One of the reasons why I think we see the left (and to some extent the right) in such a state of continued frenzy and mental illness is that it’s a byproduct of the perpetual motion machine of their ideology. Perpetual revolution, nationalization, globalization, deconstruction, dismantling, language that requires you to keep up to date and in constant lockstep with the dialectic. I’d rather you, dear reader, not find yourself in such a path of self destruction. Their pride of being with “it” leaves them in constant despair.
To suggest a partial solution to this constant overload of information and very real transhumanism, is to simply keep the mind calm and look inward. If there is a real reason why Jordan Peterson took off originally, not just for his “free speech” politics, but because we have become so attached to the perpetual motion machine of politics and the culture war that we feel soulless and empty in the wake of a world that has made it very clear that the quality of life of your parents and grandparents will not be accessible to you; so dance monkey, dance! Time away from the news, the bird app, and the culture war writ large is not me telling you to give up, retreat, or homestead in Uruguay. Rather I am saying you must be mindful of how much you can take, and how much you’re willing to consume. Focus on what you can do both locally and on yourself and family, and go from there. To be perpetually online, or to be dreading over the latest bit of news, it does temper you to the reality of the world out there, but it can leave you broken and addicted if you are not prepared.

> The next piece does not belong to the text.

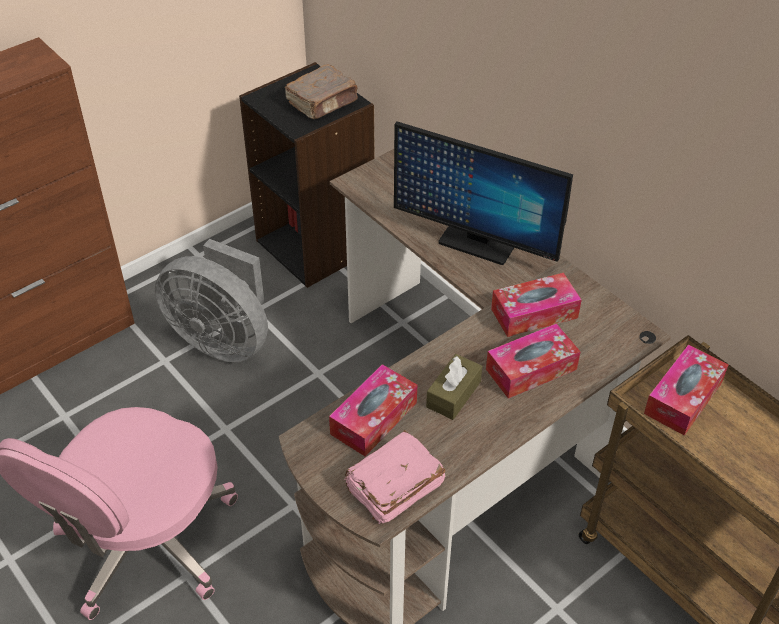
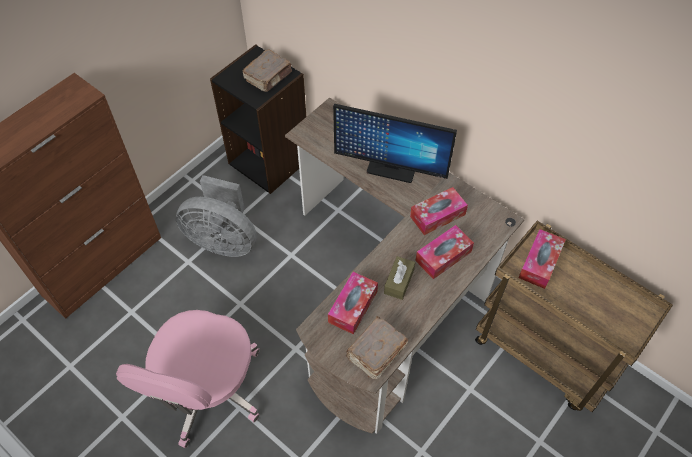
camera: 10 degrees left, 10 degrees up
(393, 487) = (375, 352): pink book -> brown book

There is a very thin, if not nonexistent veil between your online self and who you are in the real world. Grounding yourself in what you can do, knowing your reach, and a responsibility to yourself and what you want to accomplish matters in the end. We are besieged daily by the enemy, and he manifests himself quite nicely on the internet with temptations, doom, and attractive avenues to escape a healthy lifestyle for moonshine HRT and internet blood sports. I can admit in full honesty that I don’t have the answer to this problem fully, nor do I have the pride to say that this is the only solution. But if you’re going to deal with the sensory overload of information to your attention span, harden yourself.
With St. Silouan in mind;
“Keep thy mind in Hell, and despair not.”
Great post.
Technology, though created through Cain’s lineage, helps to ease the basic struggles of life. It is not and cannot be a true substitute for God. If we rely wholly on technology, we become less and less human. If we rely on God, we become fully human.
Another point, we become what we consume. We adopt the values of what we pay attention to.
If we consume media which pushes a certain ideology, we adopt those values. Free will is our ability to choose what we consume. And whether we dine with devils or feast on Christ is the question of our times.